Beyond these concerns, there is also the question of which industries the new technology will disrupt. Hollywood is in the crosshairs, and especially professions such as photographers, special effects experts, actors and the immediate staff that surrounds them (make-up artists, hair stylists, etc.). Sora is currently only able to produce short videos, a few tens of seconds long at most, and without sound. But given the tremendous advances in technology in such a short period of time, the ability to produce more complex videos with the addition of sound, perhaps even dialogue, does not seem like a far-fetched scenario. It might not happen this year or next year, but within five years? It doesn't seem a good idea to bet against it.
And once that happens, all that will be required to create a film is a good screenwriter, and perhaps also a director of prompts who knows how to break down the script into written scenes that can be fed into the model and receive a complete film at the end of the process. Given the progress in the capabilities of large language models, it is possible that within five years even these two roles will not be needed, and with a few well-formulated sentences it will be possible to instruct a descendant of ChatGPT to produce a complete script ready to feed into a text-to-video model.
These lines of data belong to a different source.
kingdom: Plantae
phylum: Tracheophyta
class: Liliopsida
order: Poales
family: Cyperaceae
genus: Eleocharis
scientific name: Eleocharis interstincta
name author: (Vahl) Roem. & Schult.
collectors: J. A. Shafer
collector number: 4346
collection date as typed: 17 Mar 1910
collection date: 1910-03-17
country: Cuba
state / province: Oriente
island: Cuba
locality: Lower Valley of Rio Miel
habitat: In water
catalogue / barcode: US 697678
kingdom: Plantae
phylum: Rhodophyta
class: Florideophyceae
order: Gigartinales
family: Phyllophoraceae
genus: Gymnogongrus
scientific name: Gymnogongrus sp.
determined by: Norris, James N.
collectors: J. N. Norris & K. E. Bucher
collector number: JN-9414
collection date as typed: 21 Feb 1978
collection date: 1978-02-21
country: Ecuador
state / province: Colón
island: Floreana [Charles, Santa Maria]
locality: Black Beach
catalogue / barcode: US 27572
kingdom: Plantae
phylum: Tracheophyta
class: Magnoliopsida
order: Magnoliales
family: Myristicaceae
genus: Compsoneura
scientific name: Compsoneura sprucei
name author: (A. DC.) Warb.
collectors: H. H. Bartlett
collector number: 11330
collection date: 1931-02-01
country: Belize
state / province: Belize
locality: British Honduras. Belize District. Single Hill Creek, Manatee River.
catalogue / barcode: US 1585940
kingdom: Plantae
Such a scenario is still a few years in the future. But an industry that is already in the crosshairs now, or at least as soon as Sora opens up to the public, is the advertising photography industry. Many times, an advertisement is nothing more than a concept of atmosphere, style and lifestyle. This is exactly the type of videos that Sora already excels at making. A talented copywriter, in an hour of work and a few games of trial and error, can find the prompt that will make the model produce the 30 seconds they need for a commercial video. Now you have to add some music (there is a model for that), and maybe some narration (that too), and you have created a complete and original advertisement, produced exclusively by one person.
There is no reason for these to be the only two disrupted industries. Any field that uses video - news broadcasters in studios, training videos, cooking shows and more - could be facing change once Sora and similar models reach maturity and wide use. Many people may not like the result, but it is doubtful that this is what will stop the technology.